#### [WORK INSTRUCTIONS]
Don't include any picture when you restate the data word for word.
====== PROVIDED ENTRIES ======
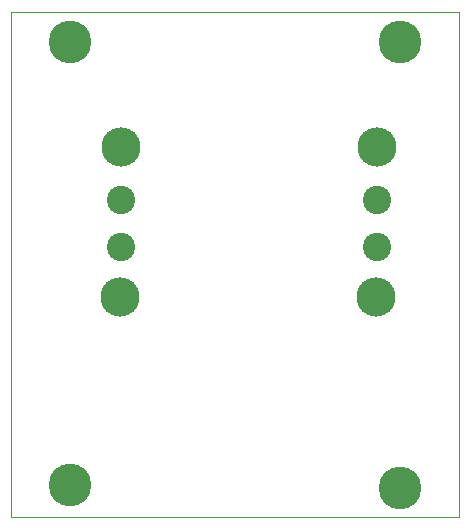
<source format=gtl>
G75*
G70*
%OFA0B0*%
%FSLAX24Y24*%
%IPPOS*%
%LPD*%
%AMOC8*
5,1,8,0,0,1.08239X$1,22.5*
%
%ADD10C,0.0000*%
%ADD11C,0.1424*%
%ADD12C,0.1306*%
%ADD13C,0.0945*%
D10*
X000100Y000100D02*
X000100Y016931D01*
X015041Y016931D01*
X015041Y000100D01*
X000100Y000100D01*
D11*
X002049Y001183D03*
X013072Y001084D03*
X013072Y015946D03*
X002049Y015946D03*
D12*
X003761Y012452D03*
X003742Y007462D03*
X012265Y007452D03*
X012285Y012443D03*
D13*
X012285Y010681D03*
X012285Y009106D03*
X003761Y009116D03*
X003761Y010691D03*
M02*

</source>
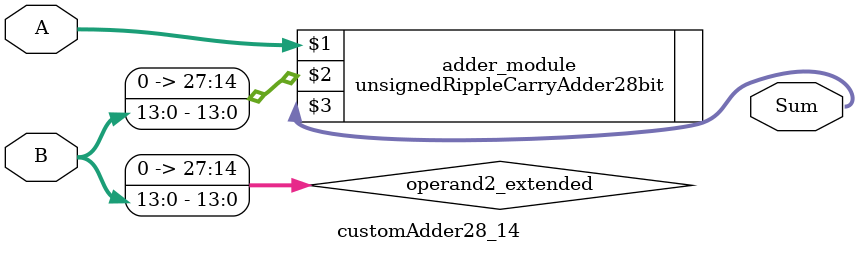
<source format=v>

module customAdder28_14(
                    input [27 : 0] A,
                    input [13 : 0] B,
                    
                    output [28 : 0] Sum
            );

    wire [27 : 0] operand2_extended;
    
    assign operand2_extended =  {14'b0, B};
    
    unsignedRippleCarryAdder28bit adder_module(
        A,
        operand2_extended,
        Sum
    );
    
endmodule
        
</source>
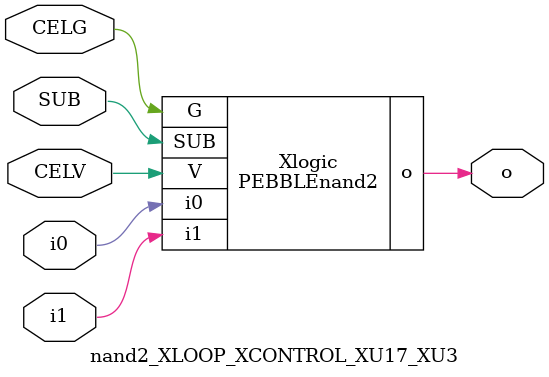
<source format=v>



module PEBBLEnand2 ( o, G, SUB, V, i0, i1 );

  input i0;
  input V;
  input i1;
  input G;
  output o;
  input SUB;
endmodule

//Celera Confidential Do Not Copy nand2_XLOOP_XCONTROL_XU17_XU3
//Celera Confidential Symbol Generator
//5V NAND2
module nand2_XLOOP_XCONTROL_XU17_XU3 (CELV,CELG,i0,i1,o,SUB);
input CELV;
input CELG;
input i0;
input i1;
input SUB;
output o;

//Celera Confidential Do Not Copy nand2
PEBBLEnand2 Xlogic(
.V (CELV),
.i0 (i0),
.i1 (i1),
.o (o),
.SUB (SUB),
.G (CELG)
);
//,diesize,PEBBLEnand2

//Celera Confidential Do Not Copy Module End
//Celera Schematic Generator
endmodule

</source>
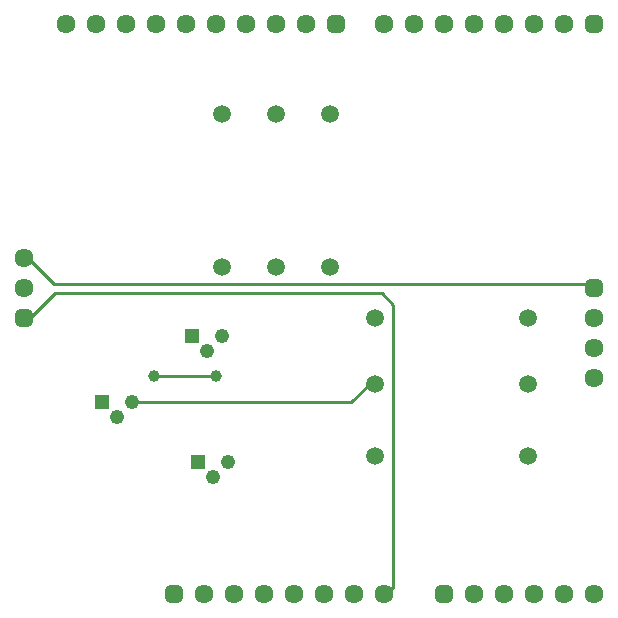
<source format=gbr>
G04 Generated by Ultiboard 14.1 *
%FSLAX34Y34*%
%MOMM*%

%ADD10C,0.0001*%
%ADD11C,0.2540*%
%ADD12C,1.6088*%
%ADD13R,0.5291X0.5291*%
%ADD14C,0.9949*%
%ADD15C,1.2446*%
%ADD16R,1.2446X1.2446*%
%ADD17C,1.5000*%
%ADD18C,1.0000*%


G04 ColorRGB 0000FF for the following layer *
%LNCopper Bottom*%
%LPD*%
G54D10*
G54D11*
X457200Y25400D02*
X461800Y30000D01*
X465000Y30000D01*
X465000Y270000D01*
X262620Y210120D02*
X314880Y210120D01*
X315000Y210000D01*
X262620Y210120D02*
X262500Y210000D01*
X244420Y187380D02*
X243840Y187960D01*
X429056Y187380D02*
X444876Y203200D01*
X429056Y187380D02*
X244420Y187380D01*
X444876Y203200D02*
X449120Y203200D01*
X152400Y261150D02*
X152400Y259080D01*
X157480Y259080D02*
X152400Y259080D01*
X154660Y307620D02*
X152400Y309880D01*
X157500Y307620D02*
X154660Y307620D01*
X634256Y287540D02*
X635000Y286796D01*
X635000Y284480D02*
X635000Y286796D01*
X177580Y287540D02*
X157500Y307620D01*
X634256Y287540D02*
X177580Y287540D01*
X454960Y280040D02*
X178440Y280040D01*
X465000Y270000D02*
X454960Y280040D01*
X178440Y280040D02*
X157480Y259080D01*
G54D12*
X457200Y25400D03*
X330200Y25400D03*
X304800Y25400D03*
X355600Y25400D03*
X406400Y25400D03*
X381000Y25400D03*
X431800Y25400D03*
X533400Y25400D03*
X558800Y25400D03*
X609600Y25400D03*
X584200Y25400D03*
X635000Y25400D03*
X340360Y508000D03*
X365760Y508000D03*
X391160Y508000D03*
X289560Y508000D03*
X314960Y508000D03*
X264160Y508000D03*
X213360Y508000D03*
X238760Y508000D03*
X187960Y508000D03*
X635000Y233680D03*
X635000Y259080D03*
X635000Y208280D03*
X457200Y508000D03*
X584200Y508000D03*
X609600Y508000D03*
X558800Y508000D03*
X508000Y508000D03*
X533400Y508000D03*
X482600Y508000D03*
X152400Y284480D03*
X152400Y309880D03*
G54D13*
X279400Y25400D03*
X508000Y25400D03*
X416560Y508000D03*
X635000Y284480D03*
X635000Y508000D03*
X152400Y259080D03*
G54D14*
X276755Y22755D02*
X282045Y22755D01*
X282045Y28045D01*
X276755Y28045D01*
X276755Y22755D01*D02*
X505355Y22755D02*
X510645Y22755D01*
X510645Y28045D01*
X505355Y28045D01*
X505355Y22755D01*D02*
X413915Y505355D02*
X419205Y505355D01*
X419205Y510645D01*
X413915Y510645D01*
X413915Y505355D01*D02*
X632355Y281835D02*
X637645Y281835D01*
X637645Y287125D01*
X632355Y287125D01*
X632355Y281835D01*D02*
X632355Y505355D02*
X637645Y505355D01*
X637645Y510645D01*
X632355Y510645D01*
X632355Y505355D01*D02*
X149755Y256435D02*
X155045Y256435D01*
X155045Y261725D01*
X149755Y261725D01*
X149755Y256435D01*D02*
G54D15*
X325120Y137160D03*
X312420Y124460D03*
X243840Y187960D03*
X231140Y175260D03*
X320040Y243840D03*
X307340Y231140D03*
G54D16*
X299720Y137160D03*
X218440Y187960D03*
X294640Y243840D03*
G54D17*
X411480Y301800D03*
X411480Y431800D03*
X365760Y301800D03*
X365760Y431800D03*
X320040Y301800D03*
X320040Y431800D03*
X449120Y203200D03*
X579120Y203200D03*
X449120Y259080D03*
X579120Y259080D03*
X449120Y142240D03*
X579120Y142240D03*
G54D18*
X262500Y210000D03*
X315000Y210000D03*

M02*

</source>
======
#### [SOLVED PROBLEM]
<source format=gtl>
G75*
G70*
%OFA0B0*%
%FSLAX24Y24*%
%IPPOS*%
%LPD*%
%AMOC8*
5,1,8,0,0,1.08239X$1,22.5*
%
%ADD10C,0.0000*%
%ADD11C,0.1424*%
%ADD12C,0.1306*%
%ADD13C,0.0945*%
D10*
X000100Y000100D02*
X000100Y016931D01*
X015041Y016931D01*
X015041Y000100D01*
X000100Y000100D01*
D11*
X002049Y001183D03*
X013072Y001084D03*
X013072Y015946D03*
X002049Y015946D03*
D12*
X003761Y012452D03*
X003742Y007462D03*
X012265Y007452D03*
X012285Y012443D03*
D13*
X012285Y010681D03*
X012285Y009106D03*
X003761Y009116D03*
X003761Y010691D03*
M02*

</source>
<source format=v>

module customAdder28_14(
                    input [27 : 0] A,
                    input [13 : 0] B,
                    
                    output [28 : 0] Sum
            );

    wire [27 : 0] operand2_extended;
    
    assign operand2_extended =  {14'b0, B};
    
    unsignedRippleCarryAdder28bit adder_module(
        A,
        operand2_extended,
        Sum
    );
    
endmodule
        
</source>
<source format=v>



module PEBBLEnand2 ( o, G, SUB, V, i0, i1 );

  input i0;
  input V;
  input i1;
  input G;
  output o;
  input SUB;
endmodule

//Celera Confidential Do Not Copy nand2_XLOOP_XCONTROL_XU17_XU3
//Celera Confidential Symbol Generator
//5V NAND2
module nand2_XLOOP_XCONTROL_XU17_XU3 (CELV,CELG,i0,i1,o,SUB);
input CELV;
input CELG;
input i0;
input i1;
input SUB;
output o;

//Celera Confidential Do Not Copy nand2
PEBBLEnand2 Xlogic(
.V (CELV),
.i0 (i0),
.i1 (i1),
.o (o),
.SUB (SUB),
.G (CELG)
);
//,diesize,PEBBLEnand2

//Celera Confidential Do Not Copy Module End
//Celera Schematic Generator
endmodule

</source>
<source format=gbr>
G04 Generated by Ultiboard 14.1 *
%FSLAX34Y34*%
%MOMM*%

%ADD10C,0.0001*%
%ADD11C,0.2540*%
%ADD12C,1.6088*%
%ADD13R,0.5291X0.5291*%
%ADD14C,0.9949*%
%ADD15C,1.2446*%
%ADD16R,1.2446X1.2446*%
%ADD17C,1.5000*%
%ADD18C,1.0000*%


G04 ColorRGB 0000FF for the following layer *
%LNCopper Bottom*%
%LPD*%
G54D10*
G54D11*
X457200Y25400D02*
X461800Y30000D01*
X465000Y30000D01*
X465000Y270000D01*
X262620Y210120D02*
X314880Y210120D01*
X315000Y210000D01*
X262620Y210120D02*
X262500Y210000D01*
X244420Y187380D02*
X243840Y187960D01*
X429056Y187380D02*
X444876Y203200D01*
X429056Y187380D02*
X244420Y187380D01*
X444876Y203200D02*
X449120Y203200D01*
X152400Y261150D02*
X152400Y259080D01*
X157480Y259080D02*
X152400Y259080D01*
X154660Y307620D02*
X152400Y309880D01*
X157500Y307620D02*
X154660Y307620D01*
X634256Y287540D02*
X635000Y286796D01*
X635000Y284480D02*
X635000Y286796D01*
X177580Y287540D02*
X157500Y307620D01*
X634256Y287540D02*
X177580Y287540D01*
X454960Y280040D02*
X178440Y280040D01*
X465000Y270000D02*
X454960Y280040D01*
X178440Y280040D02*
X157480Y259080D01*
G54D12*
X457200Y25400D03*
X330200Y25400D03*
X304800Y25400D03*
X355600Y25400D03*
X406400Y25400D03*
X381000Y25400D03*
X431800Y25400D03*
X533400Y25400D03*
X558800Y25400D03*
X609600Y25400D03*
X584200Y25400D03*
X635000Y25400D03*
X340360Y508000D03*
X365760Y508000D03*
X391160Y508000D03*
X289560Y508000D03*
X314960Y508000D03*
X264160Y508000D03*
X213360Y508000D03*
X238760Y508000D03*
X187960Y508000D03*
X635000Y233680D03*
X635000Y259080D03*
X635000Y208280D03*
X457200Y508000D03*
X584200Y508000D03*
X609600Y508000D03*
X558800Y508000D03*
X508000Y508000D03*
X533400Y508000D03*
X482600Y508000D03*
X152400Y284480D03*
X152400Y309880D03*
G54D13*
X279400Y25400D03*
X508000Y25400D03*
X416560Y508000D03*
X635000Y284480D03*
X635000Y508000D03*
X152400Y259080D03*
G54D14*
X276755Y22755D02*
X282045Y22755D01*
X282045Y28045D01*
X276755Y28045D01*
X276755Y22755D01*D02*
X505355Y22755D02*
X510645Y22755D01*
X510645Y28045D01*
X505355Y28045D01*
X505355Y22755D01*D02*
X413915Y505355D02*
X419205Y505355D01*
X419205Y510645D01*
X413915Y510645D01*
X413915Y505355D01*D02*
X632355Y281835D02*
X637645Y281835D01*
X637645Y287125D01*
X632355Y287125D01*
X632355Y281835D01*D02*
X632355Y505355D02*
X637645Y505355D01*
X637645Y510645D01*
X632355Y510645D01*
X632355Y505355D01*D02*
X149755Y256435D02*
X155045Y256435D01*
X155045Y261725D01*
X149755Y261725D01*
X149755Y256435D01*D02*
G54D15*
X325120Y137160D03*
X312420Y124460D03*
X243840Y187960D03*
X231140Y175260D03*
X320040Y243840D03*
X307340Y231140D03*
G54D16*
X299720Y137160D03*
X218440Y187960D03*
X294640Y243840D03*
G54D17*
X411480Y301800D03*
X411480Y431800D03*
X365760Y301800D03*
X365760Y431800D03*
X320040Y301800D03*
X320040Y431800D03*
X449120Y203200D03*
X579120Y203200D03*
X449120Y259080D03*
X579120Y259080D03*
X449120Y142240D03*
X579120Y142240D03*
G54D18*
X262500Y210000D03*
X315000Y210000D03*

M02*

</source>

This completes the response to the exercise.